CCR5 expression on T cells appears to correlate with a Th1 phenotype (8, 28, 29, 30); thus, we examined the role of CCR5 in the Th1-type response, DTH, to CneF (31). Two well-characterized in vivo DTH assays were used, footpad swelling and leukocyte influx into Ag-loaded gelatin sponges (31, 32). Influx of immune leukocytes into CneF sponges is an Ag-specific response (DTH) directed against a C. neoformans mannoprotein in CneF (33), and the CCR5 ligand MIP-1α is required for leukocyte recruitment (34). Mice were immunized by a single s.c. injection of CneF mixed in CFA and challenged with CneF (in the footpad or sponge) 1 wk later, as described previously (31, 32, 33, 34). Immune CCR5^+/+ and CCR5^−/− mice both developed comparable, vigorous footpad DTH responses to cryptococcal filtrate (CneF) Ag (∼15 in⁻³, p > 0.05). Immune CCR5^+/+ and CCR5^−/− mice also had equivalent numbers of leukocytes infiltrating the CneF sponges (∼33 × 10⁶ leukocytes, p > 0.05). Leukocyte differentials in the Ag sponges of immune CCR5^+/+ and CCR5^−/− mice were identical: macrophages, 69–75%; neutrophils, 13–16%; eosinophils, 7–10%; and lymphocytes, 5–6%. Thus, CCR5 expression is not required for the development or manifestation of the Th1 cell-mediated DTH response to C. neoformans.

However, the sponge model experiments demonstrated a potentially novel role for CCR5 in leukocyte recruitment and recognition of C. neoformans by innate immunity.
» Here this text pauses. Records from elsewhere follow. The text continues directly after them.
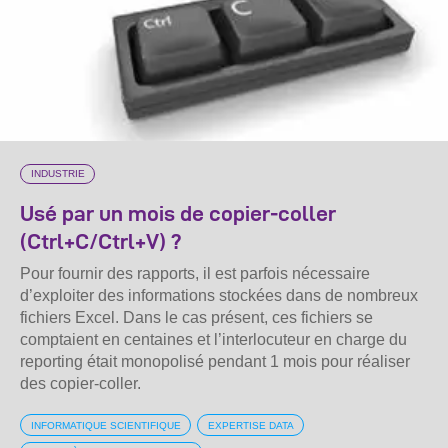
INDUSTRIE
Usé par un mois de copier-coller
(Ctrl+C/Ctrl+V) ?
Pour fournir des rapports, il est parfois nécessaire
d’exploiter des informations stockées dans de nombreux
fichiers Excel. Dans le cas présent, ces fichiers se
comptaient en centaines et l’interlocuteur en charge du
reporting était monopolisé pendant 1 mois pour réaliser
des copier-coller.
INFORMATIQUE SCIENTIFIQUE
EXPERTISE DATA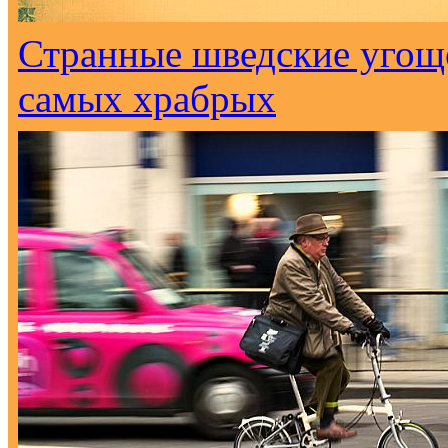
Странные шведские угоще
самых храбрых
As previously described for other mouse strains (35), CneF instillation causes the influx of macrophages into the sponges of nonimmune CCR5^+/+ mice (Fig. 4). Unexpectedly, few macrophages migrated into the CneF sponges in nonimmune CCR5^−/− mice (an 80% decrease compared with CCR5^+/+ mice (Fig. 4)). There is no overall defect in macrophage recruitment in CCR5^−/− mice because macrophage recruitment is normal after thioglycolate instillation (13), DTH elicitation (described above), and pulmonary C. neoformans infection (Fig. 2). CneF is a concentrate of the products shed during growth of C. neoformans and is chemotactic for leukocytes (33, 35). The receptor for CneF-mediated chemotaxis is unknown; however, our studies demonstrate that CCR5 is required (directly or indirectly) for recruitment of macrophages in nonimmune mice in response to shed cryptococcal products.
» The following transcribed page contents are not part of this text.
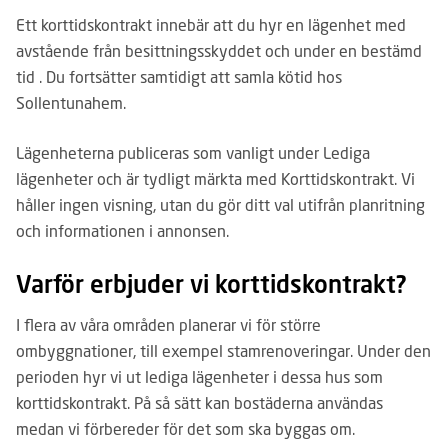
Ett korttidskontrakt innebär att du hyr en lägenhet med
avstående från besittningsskyddet och under en bestämd
tid . Du fortsätter samtidigt att samla kötid hos
Sollentunahem.
Lägenheterna publiceras som vanligt under Lediga
lägenheter och är tydligt märkta med Korttidskontrakt. Vi
håller ingen visning, utan du gör ditt val utifrån planritning
och informationen i annonsen.
Varför erbjuder vi korttidskontrakt?
I flera av våra områden planerar vi för större
ombyggnationer, till exempel stamrenoveringar. Under den
perioden hyr vi ut lediga lägenheter i dessa hus som
korttidskontrakt. På så sätt kan bostäderna användas
medan vi förbereder för det som ska byggas om.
These studies have demonstrated that 1) a cell-mediated immune response to a single pathogen can be differentially regulated at different sites in the body (lungs vs brain), 2) CCR5 plays a role in tissue-specific recruitment of leukocytes, and 3) CCR5 is not required for leukocyte recruitment during a Th1 response but may play a role in innate recognition of shed microbial products. CCR5 deficiency prevents mononuclear cell recruitment only into the brain, not into the lungs (Figs. 2 and 3). In contrast, T cell deficiency inhibits leukocyte recruitment into both the lungs and brain during a C. neoformans infection (reviewed in Refs. 19, 21). It is not clear at this point how CCR5 mediates tissue-specific trafficking during a cell-mediated immune response because CCR5 is also expressed on a number of parenchymal cells (5). However, these studies clearly demonstrate that CCR5 plays a critical role in trafficking of leukocytes to different tissue sites during infection.

One interesting feature of cryptococcal infections is that HIV-induced immunosuppression is by far the greatest predisposing factor for cryptococcal meningitis when compared with any other mechanism of immunosuppression (20). C. neoformans infections in the CNS occur late in the pathogenesis of HIV disease when the viral infection is well established (20). Our studies open the possibility that dysregulated macrophage CCR5 function (potentially caused by HIV or gp120 binding to CCR5) could be a significant predisposing factor for C. neoformans infection of the CNS. Also, in Africa and Asia where the rate of environmental C. neoformans exposure is high, CCR5 mutations are not found in the indigenous population (10, 12, 20). The studies presented here demonstrate that CCR5 plays a critical organ-specific role in host defense against disseminated C. neoformans infection and provide a testable hypothesis for why cryptococcal meningitis is far more prevalent in HIV-induced immunosuppression than any other type of immunosuppression.